Le antifone dei cantici evangelici di questo fine settimana ci ricordano l’invio dei Dodici da parte di Gesù. Sempre è bene crescere in questa coscienza di lavoro apostolico in comunione. E’ bello vedervi collaborare pastoralmente, sempre a partire dalla natura e dalla funzione ecclesiale di ogni vocazione e ogni carisma. Desidero esortare tutti voi, sacerdoti, religiosi e religiose, laici e seminaristi ad impegnarvi in questa collaborazione ecclesiale, specialmente intorno ai piani pastorali delle diocesi e alla missione continentale, cooperando con tutta la vostra disponibilità al bene comune. Se la divisione tra noi provoca la sterilità (cfr Esort. ap. Evangelii gaudium, 98-101), non c’è dubbio che dalla comunione e dall’armonia nasca la fecondità, perché sono profondamente consonanti con lo Spirito Santo.
Tutti abbiamo limiti, e nessuno può riprodurre nella sua totalità Gesù Cristo nella sua totalità, e sebbene ogni vocazione si configura principalmente con alcuni raggi della vita e dell’opera di Gesù, ce ne sono alcuni comuni e irrinunciabili. Abbiamo appena lodato il Signore perché «non ritenne un privilegio essere come Dio» (Fil 2,6), e questa è una caratteristica di ogni vocazione cristiana: chi è chiamato da Dio non si vanta, non va in cerca di riconoscimenti né di applausi effimeri, non sente di esser salito di categoria e non tratta gli altri come se fosse su un piedestallo.

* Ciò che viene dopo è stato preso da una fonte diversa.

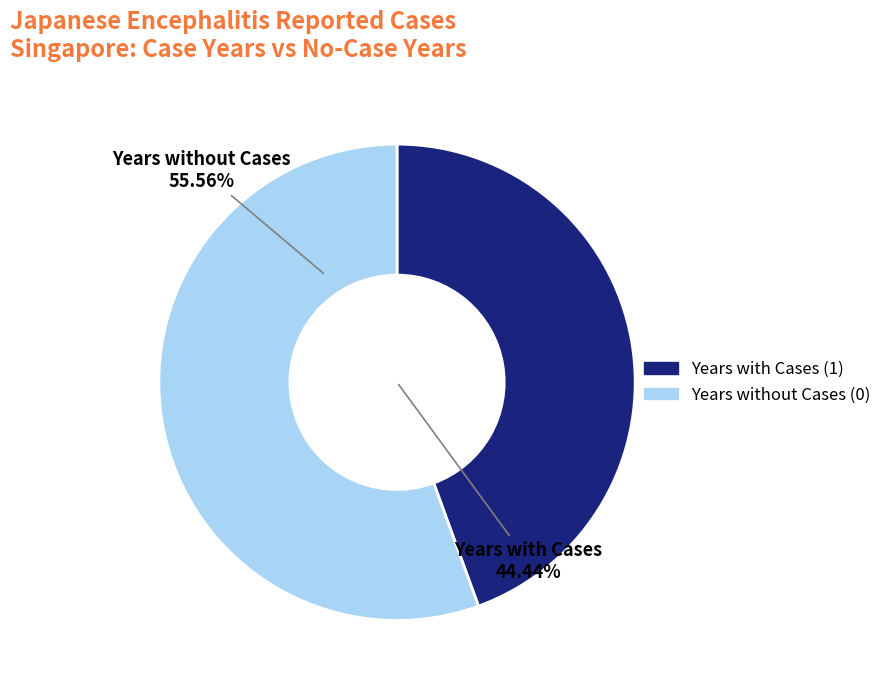

Is there any slice that represents more than half of the pie?

Yes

Il primato di Cristo è descritto chiaramente nella liturgia della Lettera gli Ebrei; noi abbiamo appena letto quasi il finale di tale Lettera: “Renderci perfetti come il pastore grande delle pecore” (cfr 13,20-21) e questo comporta riconoscere che ogni consacrato si configura a Colui che nella sua vita terrena, tra «preghiere e suppliche, con forti grida e lacrime» (Eb 5,7) raggiunse la perfezione quando imparò, soffrendo, che cosa significava obbedire; e ciò fa parte anche della nostra chiamata.

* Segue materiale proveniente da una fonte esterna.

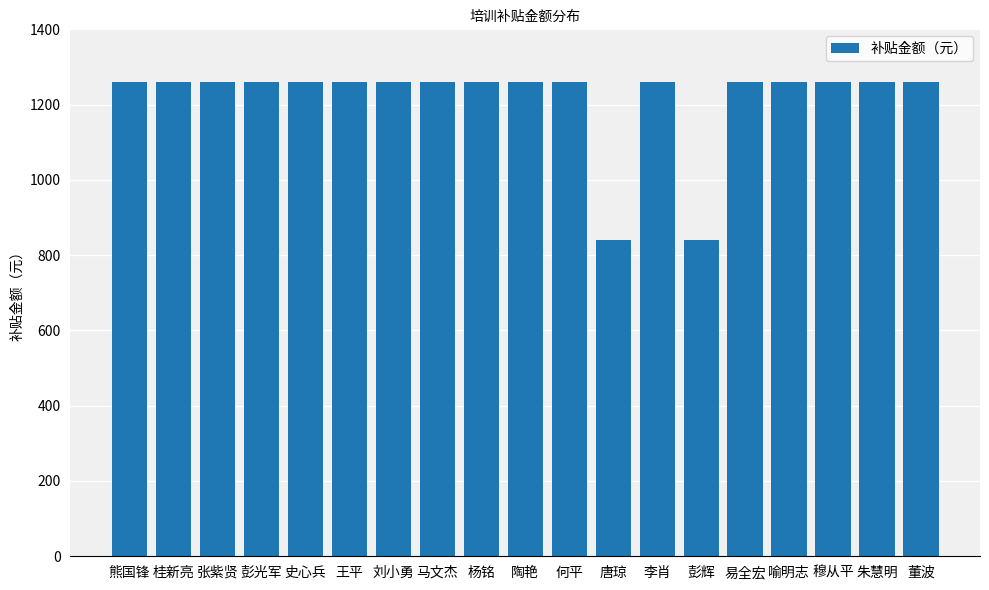

What is the smallest value displayed?

840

Terminiamo di recitare i nostri Vespri; il campanile di questa Cattedrale è stato rifatto più volte; il suono delle campane precede e accompagna in molte occasioni la nostra preghiera liturgica: fatti nuovi da Dio ogni volta che preghiamo, saldi come un campanile, gioiosi di suonare a festa le meraviglie di Dio, condividiamo il Magnificat e lasciamo che il Signore compia, mediante la nostra vita consacrata, grandi cose nel Paraguay.